Task objective: The complete listing goes into the output exactly, without its pictures.

** Opening Data for this exercise block **

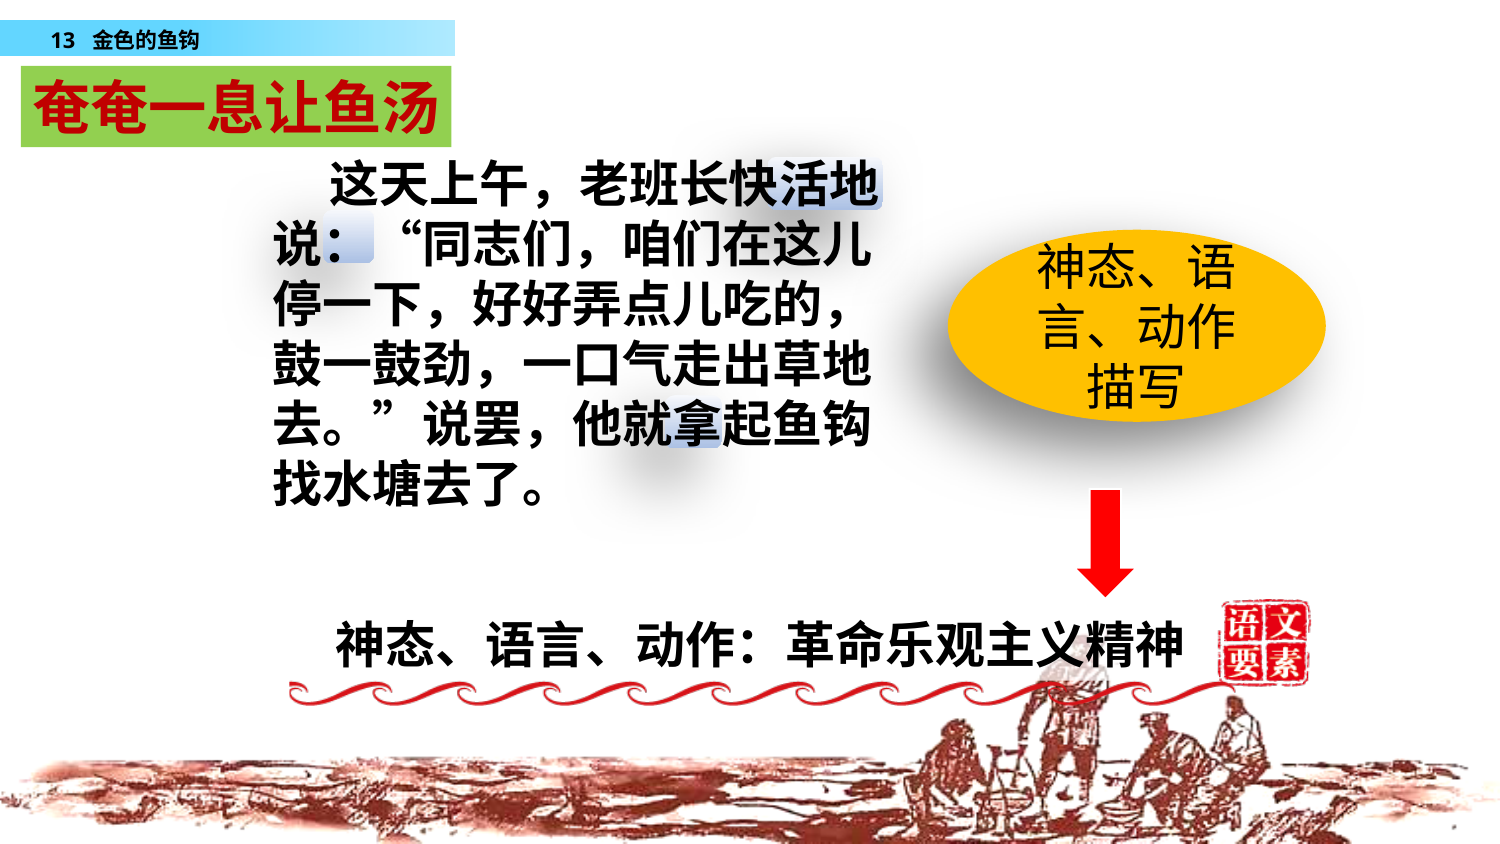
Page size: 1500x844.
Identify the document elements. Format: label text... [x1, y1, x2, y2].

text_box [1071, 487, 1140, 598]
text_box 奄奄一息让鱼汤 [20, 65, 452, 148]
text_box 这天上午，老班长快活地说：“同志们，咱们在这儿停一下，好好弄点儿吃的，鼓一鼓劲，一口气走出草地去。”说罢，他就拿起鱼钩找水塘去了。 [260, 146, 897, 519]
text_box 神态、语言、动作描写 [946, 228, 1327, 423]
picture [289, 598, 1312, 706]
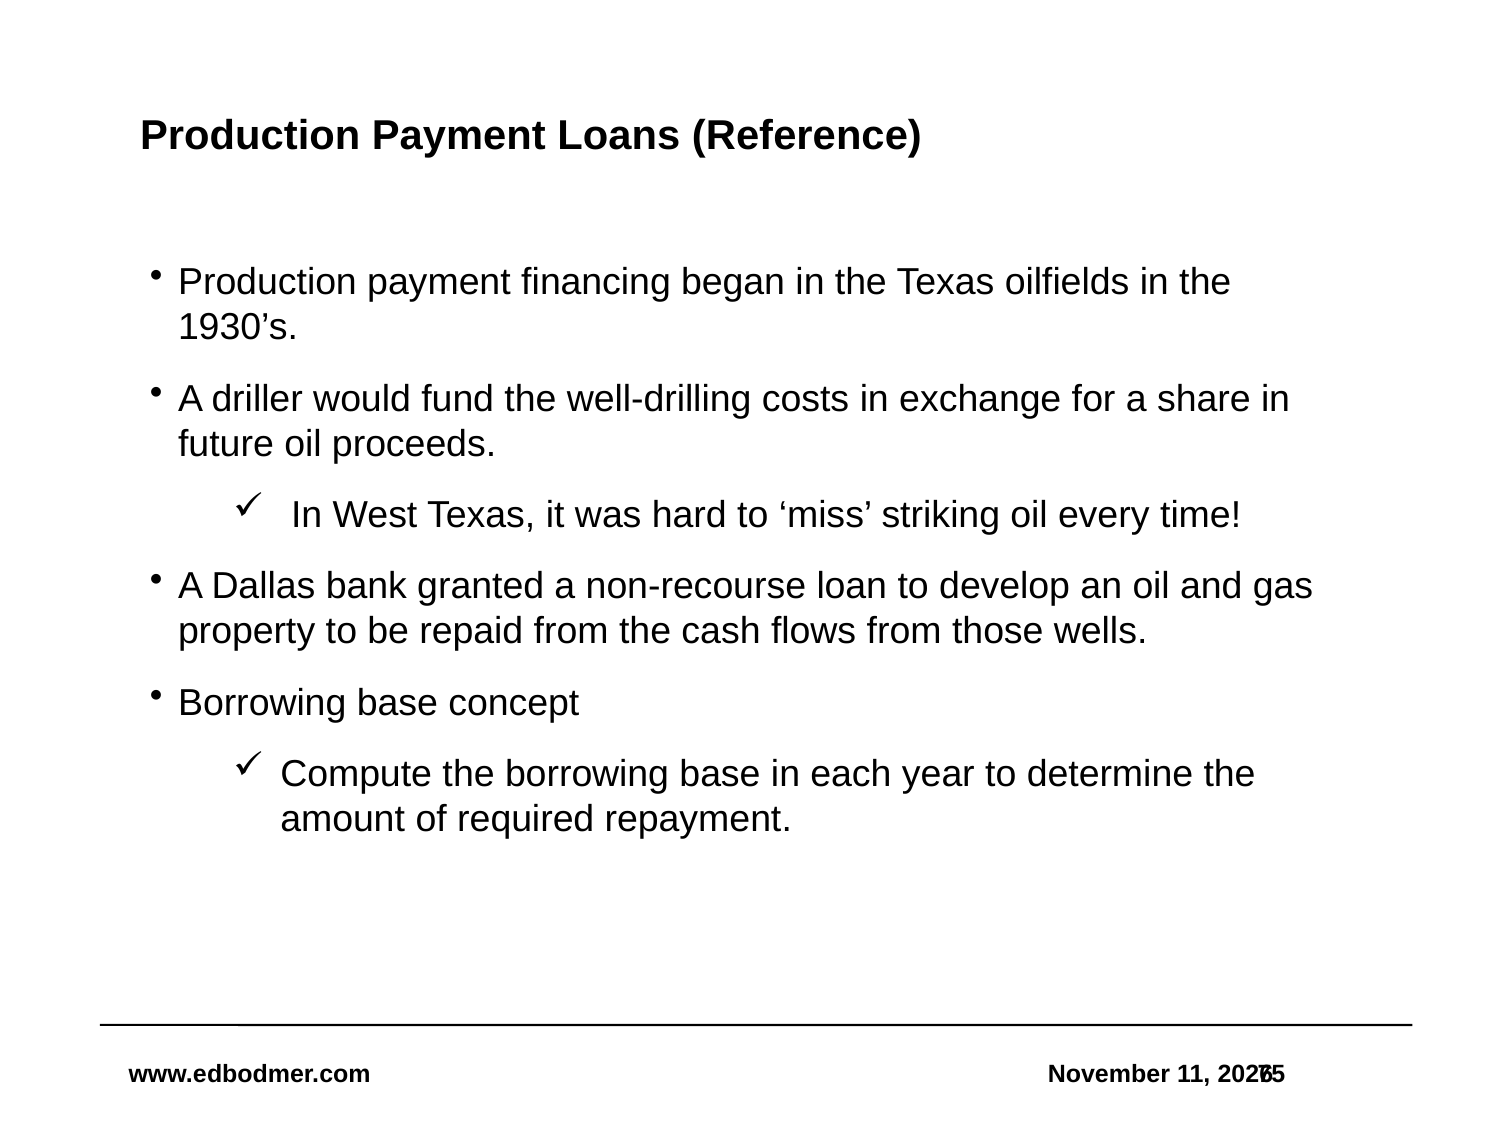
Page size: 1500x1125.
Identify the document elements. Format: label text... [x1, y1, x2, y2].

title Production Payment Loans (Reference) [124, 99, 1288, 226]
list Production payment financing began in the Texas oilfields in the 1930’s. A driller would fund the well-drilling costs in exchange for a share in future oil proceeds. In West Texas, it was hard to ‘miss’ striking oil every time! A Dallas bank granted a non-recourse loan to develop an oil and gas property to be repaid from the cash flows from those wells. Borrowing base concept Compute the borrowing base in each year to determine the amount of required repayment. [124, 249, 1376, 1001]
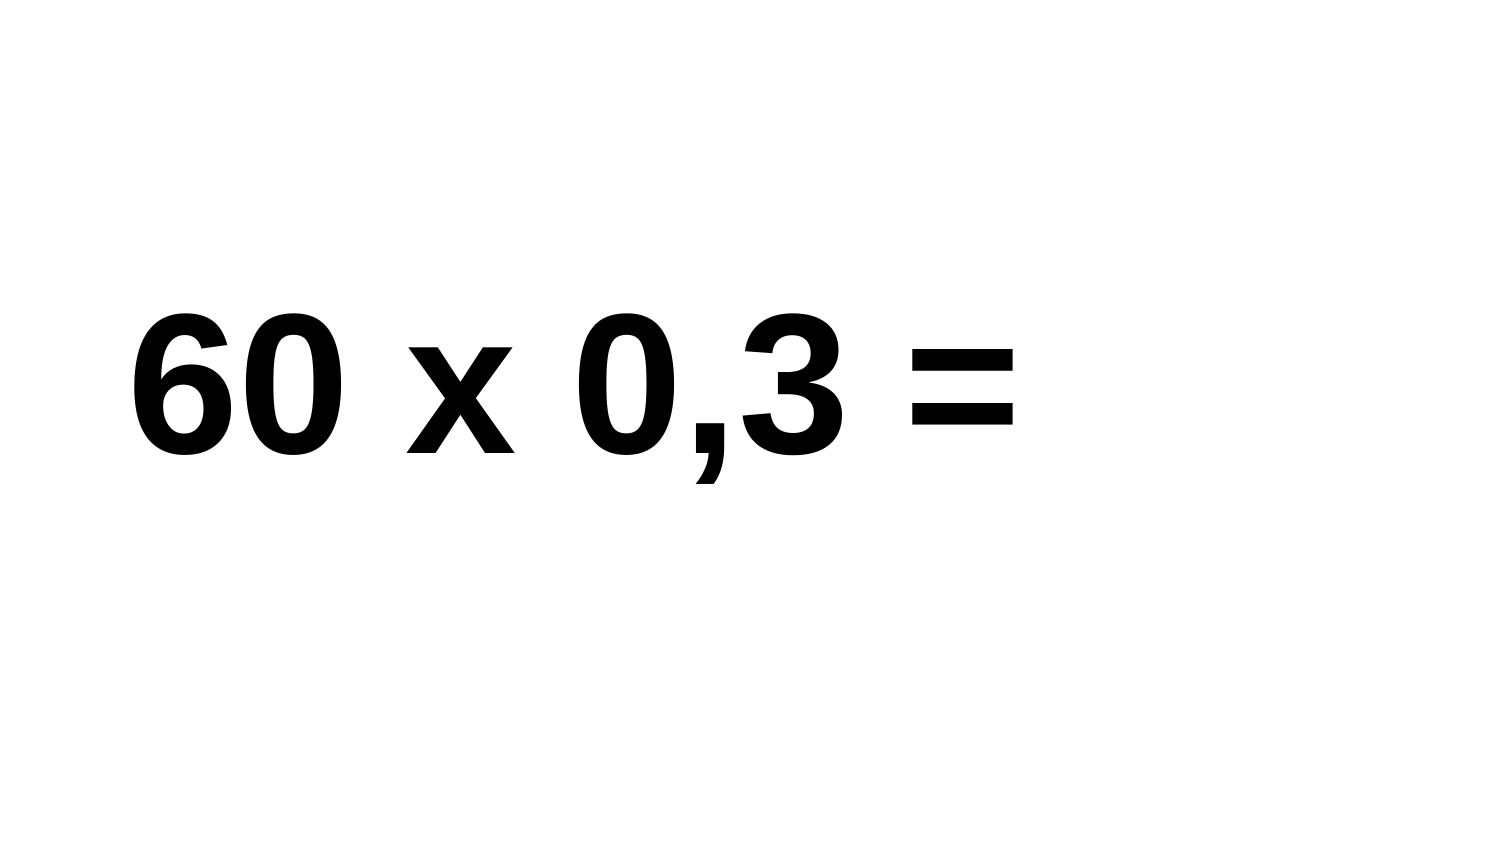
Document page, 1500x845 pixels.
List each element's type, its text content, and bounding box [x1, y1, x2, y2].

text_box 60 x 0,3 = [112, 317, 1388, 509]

** Closing Data for this exercise block **

Exercise result:
Page size: 1500x844.
Identify the document elements. Format: label text... [x1, y1, x2, y2].

text_box [1071, 487, 1140, 598]
text_box 奄奄一息让鱼汤 [20, 65, 452, 148]
text_box 这天上午，老班长快活地说：“同志们，咱们在这儿停一下，好好弄点儿吃的，鼓一鼓劲，一口气走出草地去。”说罢，他就拿起鱼钩找水塘去了。 [260, 146, 897, 519]
text_box 神态、语言、动作描写 [946, 228, 1327, 423]
picture [289, 598, 1312, 706]
Page size: 1500x1125.
Identify the document elements. Format: label text... [x1, y1, x2, y2].

title Production Payment Loans (Reference) [124, 99, 1288, 226]
list Production payment financing began in the Texas oilfields in the 1930’s. A driller would fund the well-drilling costs in exchange for a share in future oil proceeds. In West Texas, it was hard to ‘miss’ striking oil every time! A Dallas bank granted a non-recourse loan to develop an oil and gas property to be repaid from the cash flows from those wells. Borrowing base concept Compute the borrowing base in each year to determine the amount of required repayment. [124, 249, 1376, 1001]
Document page, 1500x845 pixels.
List each element's type, its text content, and bounding box [x1, y1, x2, y2].

text_box 60 x 0,3 = [112, 317, 1388, 509]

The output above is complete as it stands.